* START Source extract *
The State of Israel has a multiple-tier air-defense system that includes the Iron Dome, David's Sling, Arrow-I and Arrow-II systems. The forces of the IDF Ground Arm, the maneuvering elements, are similarly assisted by tiers of unmanned, remotely-piloted aerial platforms: drones (multicopters), Skylark-1 UAVs (IDF designation "Rokhev Shamayim", soon to be replaced by "Doher Shamayim"), Hermes-450 UAVs (soon to be replaced by the Hermes-900) and various other platforms.
Meet the air force of the 'green' (ground) forces – the air arm of the IDF Ground Arm HQ.
The IDF ground forces, from the company commander through the battalion commander, the brigade commander and the division commander, already benefit from "video & intelligence collection services" courtesy of both "green" UAVs (platforms operated by ground forces) and "blue" UAVs (platforms operated by the air force). In the context of brigade-level training exercises of the infantry, armored, artillery and engineering forces, during operations in the Judea and Samaria district, in pursuit and counterterrorism operations, in searches for wanted individuals, in joint operations of the ground forces in the various sectors and along the borders, field commanders are provided with a status intelligence picture from the payloads attached to the bellies of the UAVs. Video footage and still images of whatever is happening on the other side of the hill, on the battlefield or around the corner and on the roofs of houses in urban combat scenarios, images of wanted terrorists being pursued or of a specific window in a suspect house – data transmitted in real time, on line, from the payload camera to the operator's display screen, then interpreted and disseminated for intelligence purposes. When required, the data may be disseminated, at electronic speed, to the 'Pit' where the Chief of Staff is located.
The newest element of the "air arm of the 'green' forces" consists of the smallest, simplest and most 'civil' platforms – drones. These platforms have been operational with the surveillance units for almost a year, but the drone era is still regarded by the IDF Ground Arm HQ as a "project in its infancy" – despite the fact that drones have already produced operational results. The Drone Section at the IDF Ground Arm HQ set their objective as follows: "A drone to be made available to every company commander; drones to constitute an organic weapon system in every unit; the drone activity at the IDF Ground Arm HQ to be 'green' dominated."
Easy to Operate & Nearly Bug-Free
What are the advantages of drones? Firstly, they are nearly bug-free, owing to the extensive civilian experience in the operation of these platforms. Secondly, the platform is very simple to operate. The training course lasts only five days. In fact, a little over three days of the course are devoted to teaching the operator how to provide high-quality video input promptly and accurately. Thirdly, the take-off and landing are not an issue. Any surface may be used to land drones. They may be launched from the palm of the operator's hand and land practically anywhere.
Another major advantage – a drone can hover statically over a target, over a point of interest, or circle a target continuously – all according to the operator's instructions. Yet another important advantage – the platform is cheap and presents no maintenance problems, as millions are readily available worldwide.
* END Source extract *
* START Dataset excerpt *
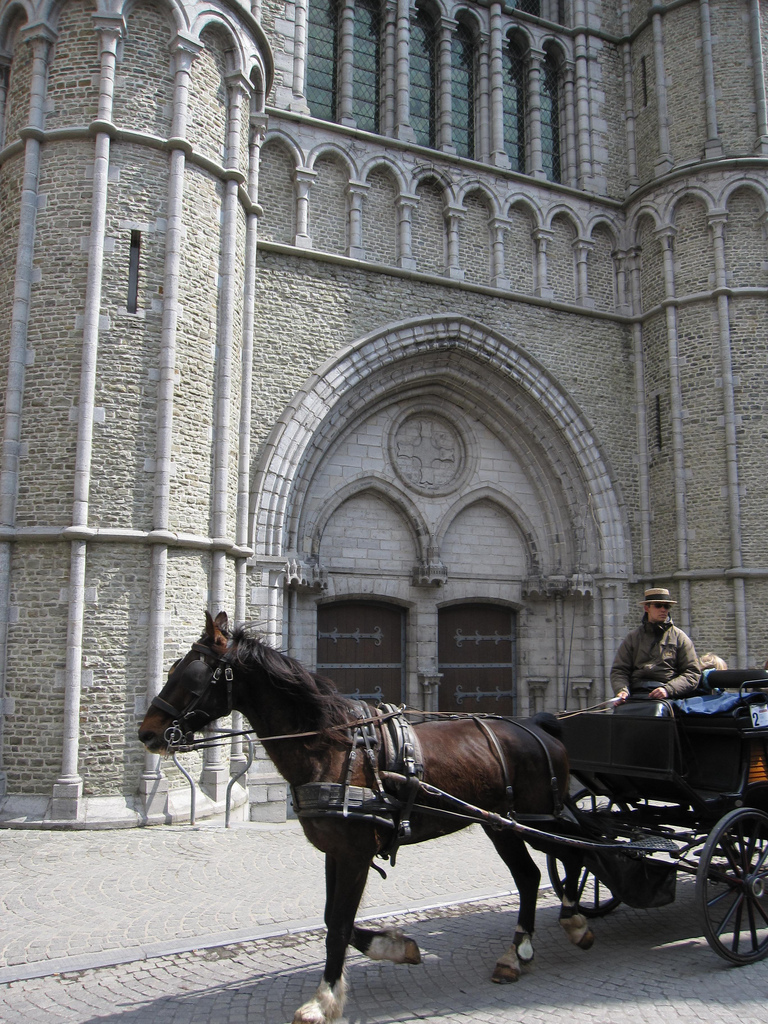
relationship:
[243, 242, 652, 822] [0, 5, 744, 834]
* END Dataset excerpt *
**Requirements**
Reproduce word for word the portion of the article on ground-force drones between "The State of" and "Ground Arm HQ.", inclusive.

**The reply**
The State of Israel has a multiple-tier air-defense system that includes the Iron Dome, David's Sling, Arrow-I and Arrow-II systems. The forces of the IDF Ground Arm, the maneuvering elements, are similarly assisted by tiers of unmanned, remotely-piloted aerial platforms: drones (multicopters), Skylark-1 UAVs (IDF designation "Rokhev Shamayim", soon to be replaced by "Doher Shamayim"), Hermes-450 UAVs (soon to be replaced by the Hermes-900) and various other platforms.
Meet the air force of the 'green' (ground) forces – the air arm of the IDF Ground Arm HQ.